2. Background Information
Cryptology is a technology often used to protect confidential or secret information in computer systems and other electronic devices. Cryptology generally involves using a cryptographic algorithm and a cryptographic key to protect the information. For example, encryption (sometimes referred to as cipher) may be performed in which a series of transformations or operations as specified by the cryptographic algorithm are performed on unencrypted or plaintext input data (e.g., a string of bits representing text, numbers, intelligible characters, etc.) using an encryption key (e.g., a string of bits) to produce encrypted data. The encrypted data is also sometimes referred to as cipher text or cipher data. The encrypted data is generally unintelligible. It is generally not possible, or at least not practically feasible, to determine the unencrypted plaintext data from the encrypted data, without knowing the cryptographic key. If the cryptographic key is known, decryption (sometimes referred to as inverse cipher) may be performed on the encrypted data to reproduce the corresponding plaintext or unencrypted data. The transformations or operations performed during decryption may be substantially the reverse of those performed during encryption.
SM4 is a cryptographic algorithm approved by the Chinese government for use in wireless networks. SM4 was formerly known as SMS4. The SM4 cryptographic algorithm is a block cipher algorithm. The input data (also referred to as state), output data, and cryptographic key are each 128-bits. Encryption of data is performed through thirty-two rounds. Each round involves a number of different operations or transformations that are used to transform the input data into the encrypted data. Thirty-two rounds with similar transformations are used to decrypt data. There are also thirty-two rounds for key expansion in which round keys for the different encryption and decryption rounds are generated. Further details of the SM4 cryptographic algorithm, if desired, are available in the document “SM4Encryption Algorithm for Wireless Networks,” translated and typeset by Whitfield Diffie of SUN MICROSYSTEMS Corporation and George Ledin of Sonoma State University, 15 May 2008, Version 1.03.
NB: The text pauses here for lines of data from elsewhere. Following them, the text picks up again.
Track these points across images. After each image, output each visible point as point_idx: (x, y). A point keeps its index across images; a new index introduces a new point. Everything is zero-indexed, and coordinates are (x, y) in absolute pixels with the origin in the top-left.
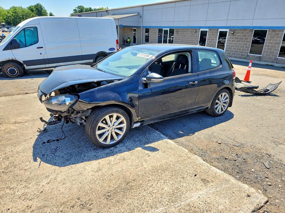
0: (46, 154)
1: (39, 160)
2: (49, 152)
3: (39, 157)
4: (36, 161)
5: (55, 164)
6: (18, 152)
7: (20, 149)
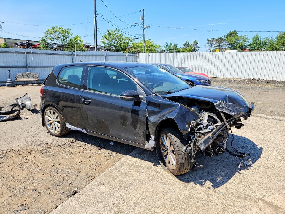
0: (252, 148)
1: (259, 147)
2: (249, 148)
3: (258, 149)
4: (261, 147)
5: (249, 140)
6: (275, 159)
7: (272, 161)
One challenge is that implementing the SM4 cryptographic algorithm generally tends to be computationally intensive. As a result, software implementations of the SM4 cryptographic algorithm generally tend to have poor performance. This poor performance is due at least in part to the large number of operations that need to be performed, and the correspondingly large number of instructions that need to be executed. Commonly, each single round may take from several to many instructions. Moreover, recall that thirty-two rounds are needed for each of encryption, decryption, and key expansion.